Here we will tell the story of the beginnings of our church and how we became what we are today.
Lake Park United Methodist Church is the result of the merger of Pioneer Memorial Church and 20th Street Church in 1954 into Lake Park Church and the merger of West Tenth Church with Lake Park into Lake Park United Methodist Church in 1968.
Pioneer Memorial Methodist Church began in 1881 when a Mission of the Methodist Episcopal Church, South was established meeting in a hall on 12th and Franklin Streets.
In 1883, the members, 27 in number, organized Asbury Methodist Church, South. The congregation moved to a YMCA building in the same year. In 1815, 1904, and 1912, the congregation outgrew successive buildings. The congregation became Pioneer Memorial Methodist Episcopal Church, South with its move to 37th and Telegraph where in 1917 a large sanctuary was built. The congregation became part of the California-Nevada Annual Conference of the Methodist Church in 1939 with denominational merger.
On June 24, 1954, Pioneer Memorial merged with Lake Park Methodist Church on Santa Clara Avenue.
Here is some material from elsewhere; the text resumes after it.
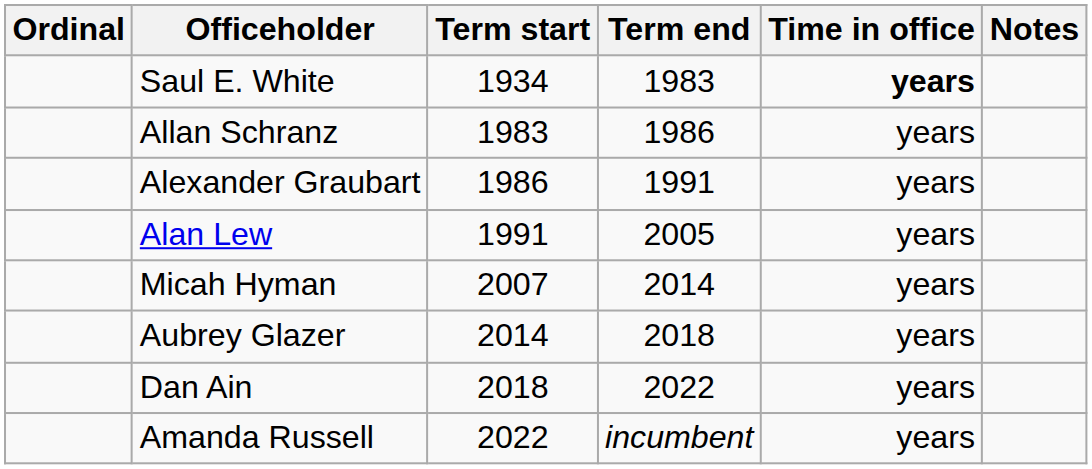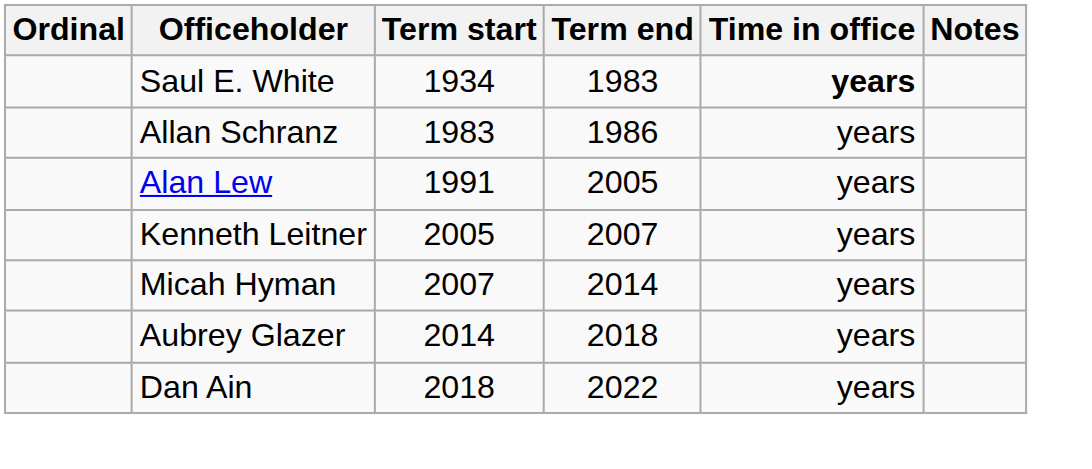- row: Alexander Graubart | 1986 | 1991 | years
+ row: Kenneth Leitner | 2005 | 2007 | years
- row: Amanda Russell | 2022 | incumbent | years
Meanwhile, Twentieth Street Church and West Tenth Church had had been experiencing parallel histories.
In 1879, members of the First Methodist Episcopal Church, Oakland, began meeting in a home to hear the Gospel preached in Scandinavian languages.
In 1880, a small church was erected and served by a Swedish pastor. In 1883, the Norwegian and Danish members chose to incorporate their own church with nine charter members. In 1887 and 1893, growth required movement to larger sanctuaries. The final move was to Twentieth Street where the congregation worshiped for 42 years. In 1945, construction began for a new building on Santa Clara Avenue. The first worship service took place in the Fellowship Hall on Mother’s Day of 1946. The present facility was completed in 1952.
The new structure occasioned a new name, Lake Park Methodist Church. It was built during the pastorate of the Rev. Mr. David Hassel who retired in 1957 after 37 years of service.(This text is taken from an article in the California-Nevada United Methodist Reporter dated October 2, 1987 concerning the 100th
anniversary celebration of the Oakland Japanese Methodist Episcopal Church, later known as West Tenth Methodist Church).
The Japanese church grew out of a Japanese Bible study group know as the Fukuin Kai (Gospel Society) which had its roots in San Francisco. The Oakland Japanese Methodist Episcopal Church was formally established at Fifth and Brush Streets in 1887. In 1889, the OME Church was officially admitted into the Methodist Episcopal Conference and the Rev. Sokichi Doi was appointed its first pastor.
After the San Francisco earthquake in 1906, many Japanese moved to Oakland, creating the need for a larger church. A two-story, nine room house was purchased for $9,000 at the corner of West and 10th streets. This site became the home of West Tenth Methodist Church. Expansion culminated with
construction of Meader Hall, the educational building, in 1931.
In 1942, West Tenth Methodist Church was closed due to the evacuation of Japanese-Americans from the West Coast during World War II. One Hundred and Thirty-Five families stored their household goods n Meader Hall during this time. Another church rented the corner chapel and parsonage.
In 1945, the Rev. John Yamashita supervised the use of Meader Hall as a hostel for returning evacuees. The church helped relocate more than 3,000 persons during an 18-month period.
In 1967, West Tenth Methodist Church sold its property to the Oakland Redevelopment Agency to make way for the Acorn Project. Lake Park United Methodist Church, located at 281 Santa Clara Avenue allowed West Tenth Church to use its buildings until West Tenth could either build or purchase another
church. While the search was underway for a new location, Lake Park invited West Tenth to unite with it. The two churches officially merged on May 12, 1968.